WHAT IS EXPECTED: Transcribe only the part of the material below that begins at the line containing "17 octobre 2024" and ends at the line containing "perception positive de", with both kept and images left out.

++++++++++++++++++++

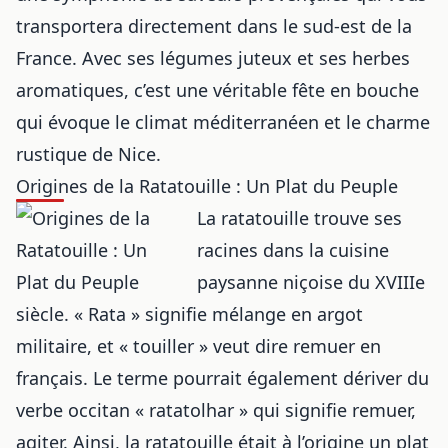
transportera directement dans le sud-est de la
France. Avec ses légumes juteux et ses herbes
aromatiques, c’est une véritable fête en bouche
qui évoque le climat méditerranéen et le charme
rustique de Nice.
Origines de la Ratatouille : Un Plat du Peuple
La ratatouille trouve ses
racines dans la cuisine
paysanne niçoise du XVIIIe
siècle. « Rata » signifie mélange en argot
militaire, et « touiller » veut dire remuer en
français. Le terme pourrait également dériver du
verbe occitan « ratatolhar » qui signifie remuer,
agiter. Ainsi, la ratatouille était à l’origine un plat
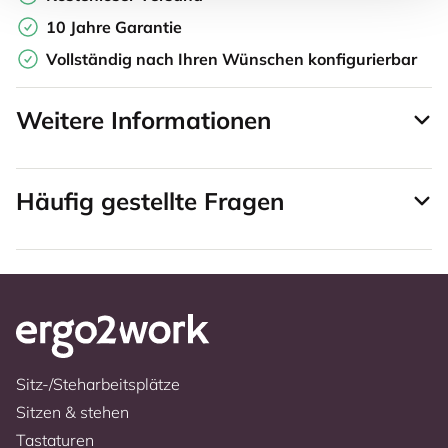
10 Jahre Garantie
Vollständig nach Ihren Wünschen konfigurierbar
Weitere Informationen
Häufig gestellte Fragen
Sitz-/Steharbeitsplätze
Sitzen & stehen
Tastaturen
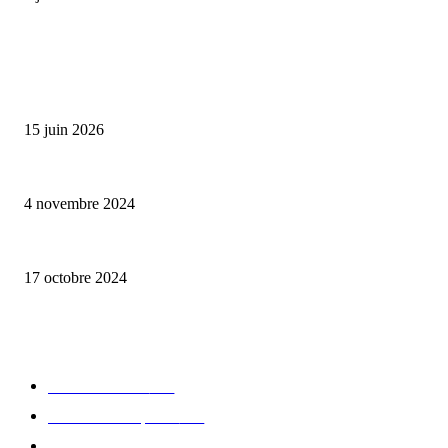
ALLER PLUS LOIN
Bumbu Original : un voyage gustatif pour la Fête des Pères
15 juin 2026
Reveal 4X – le nouveau produit de Dermaceutic Laboratoire
4 novembre 2024
la Biosthetique – le culte de la beauté
17 octobre 2024
CATÉGORIE POPULAIRE
Edition limitée
413
Collection Capsule
329
Collaboration - marques
326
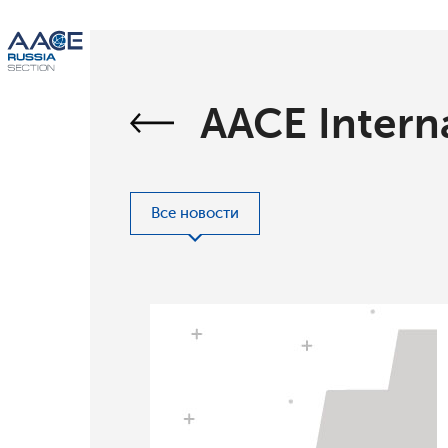
AACE Intern
Все новости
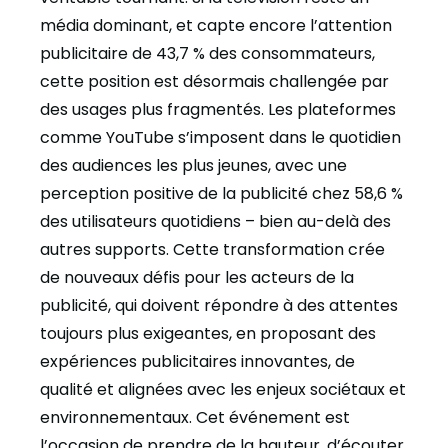
média dominant, et capte encore l’attention
publicitaire de 43,7 % des consommateurs,
cette position est désormais challengée par
des usages plus fragmentés. Les plateformes
comme YouTube s’imposent dans le quotidien
des audiences les plus jeunes, avec une
perception positive de la publicité chez 58,6 %
des utilisateurs quotidiens – bien au-delà des
autres supports. Cette transformation crée
de nouveaux défis pour les acteurs de la
publicité, qui doivent répondre à des attentes
toujours plus exigeantes, en proposant des
expériences publicitaires innovantes, de
qualité et alignées avec les enjeux sociétaux et
environnementaux. Cet événement est
l’occasion de prendre de la hauteur, d’écouter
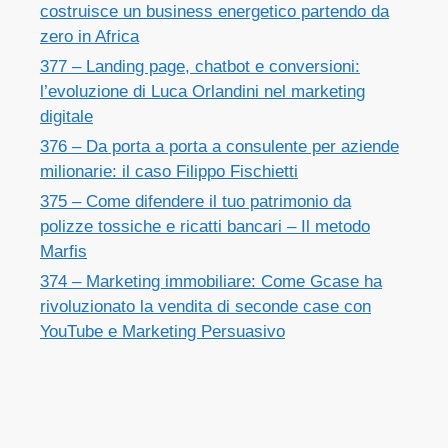
costruisce un business energetico partendo da
zero in Africa
377 – Landing page, chatbot e conversioni:
l’evoluzione di Luca Orlandini nel marketing
digitale
376 – Da porta a porta a consulente per aziende
milionarie: il caso Filippo Fischietti
375 – Come difendere il tuo patrimonio da
polizze tossiche e ricatti bancari – Il metodo
Marfis
374 – Marketing immobiliare: Come Gcase ha
rivoluzionato la vendita di seconde case con
YouTube e Marketing Persuasivo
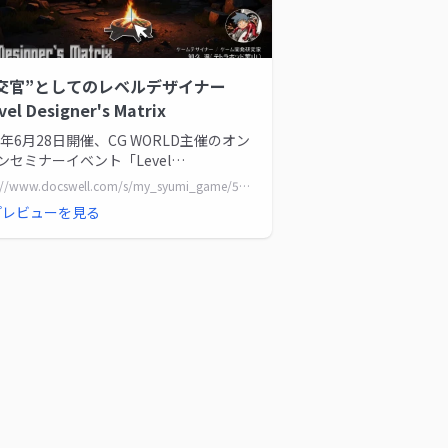
交官”としてのレベルデザイナー
vel Designer's Matrix
25年6月28日開催、CG WORLD主催のオン
ンセミナーイベント「Level
gner&#039;s Matrix」 https://cgwor...
https://www.docswell.com/s/my_syumi_game/5M68W9-Level-Designer-Diplomats
プレビューを見る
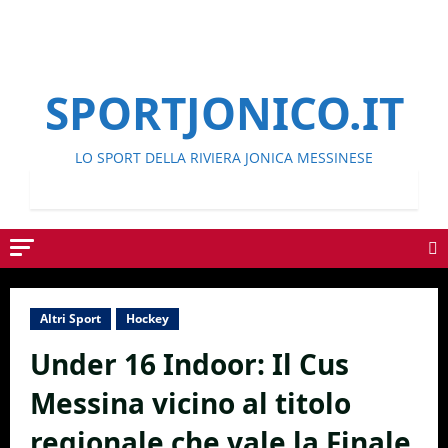
SPORTJONICO.IT
LO SPORT DELLA RIVIERA JONICA MESSINESE
Altri Sport
Hockey
Under 16 Indoor: Il Cus
Messina vicino al titolo
regionale che vale la Finale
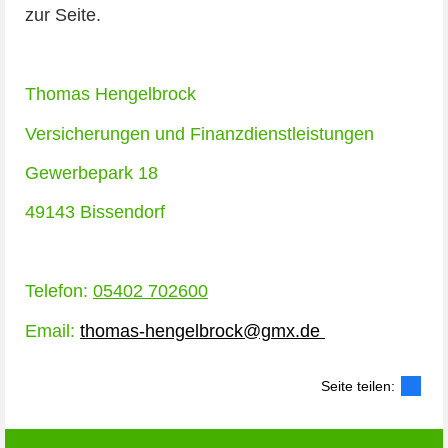
zur Seite.
Thomas Hengelbrock
Versicherungen und Finanzdienstleistungen
Gewerbepark 18
49143 Bissendorf
Telefon:
05402 702600
Email:
thomas-hengelbrock@gmx.de
Seite teilen:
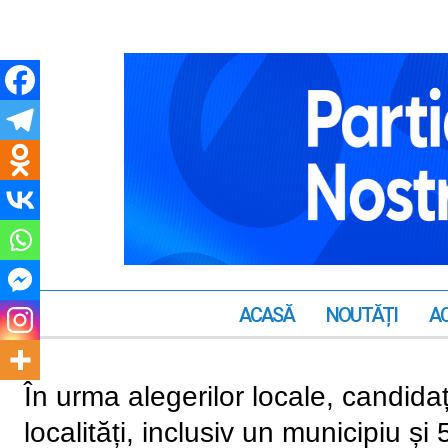
ACASĂ
NOUTĂȚI
AC
În urma alegerilor locale, candida
localități, inclusiv un municipiu și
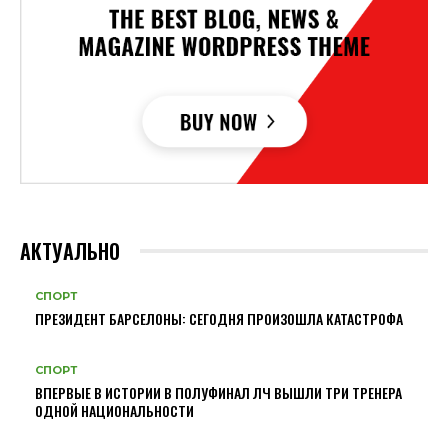
АКТУАЛЬНО
СПОРТ
ПРЕЗИДЕНТ БАРСЕЛОНЫ: СЕГОДНЯ ПРОИЗОШЛА КАТАСТРОФА
СПОРТ
ВПЕРВЫЕ В ИСТОРИИ В ПОЛУФИНАЛ ЛЧ ВЫШЛИ ТРИ ТРЕНЕРА
ОДНОЙ НАЦИОНАЛЬНОСТИ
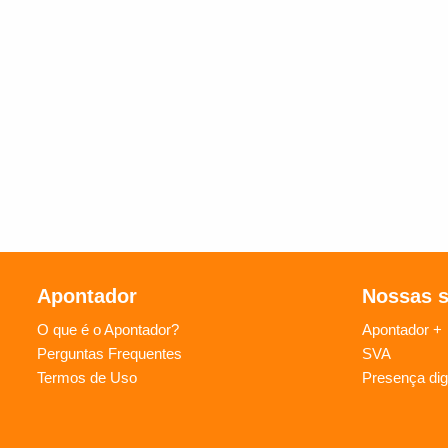
Apontador
Nossas 
O que é o Apontador?
Apontador +
Perguntas Frequentes
SVA
Termos de Uso
Presença digi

++++++++++++++++++++

OUTPUT BELOW:
17 octobre 2024
CATÉGORIE POPULAIRE
Edition limitée
413
Collection Capsule
329
Collaboration - marques
326
AACE Intern
Все новости
média dominant, et capte encore l’attention
publicitaire de 43,7 % des consommateurs,
cette position est désormais challengée par
des usages plus fragmentés. Les plateformes
comme YouTube s’imposent dans le quotidien
des audiences les plus jeunes, avec une
perception positive de la publicité chez 58,6 %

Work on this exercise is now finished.